▶ _SHORT TASK_
Reproduce every naming line in the data below without any changes, and leave the pictures out of your answer.

▶ _Dataset items_
============================================================
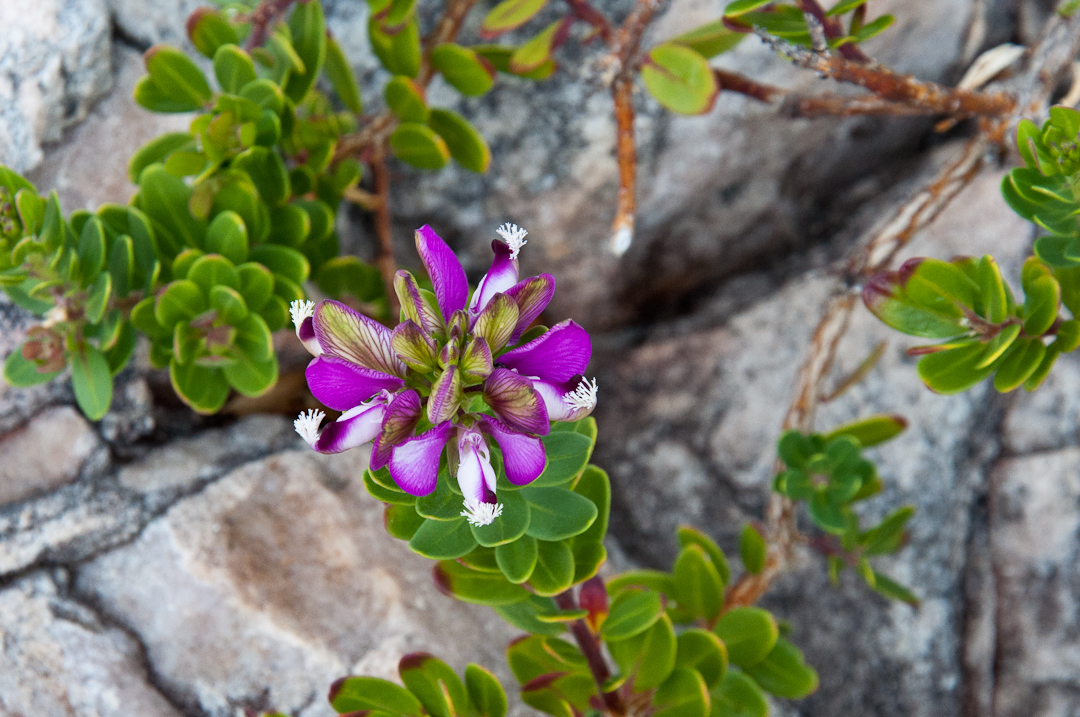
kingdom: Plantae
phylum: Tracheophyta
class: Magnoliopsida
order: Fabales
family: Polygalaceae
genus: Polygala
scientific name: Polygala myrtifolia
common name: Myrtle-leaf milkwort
============================================================
▶ _WRITTEN SOLUTION_
kingdom: Plantae
phylum: Tracheophyta
class: Magnoliopsida
order: Fabales
family: Polygalaceae
genus: Polygala
scientific name: Polygala myrtifolia
common name: Myrtle-leaf milkwort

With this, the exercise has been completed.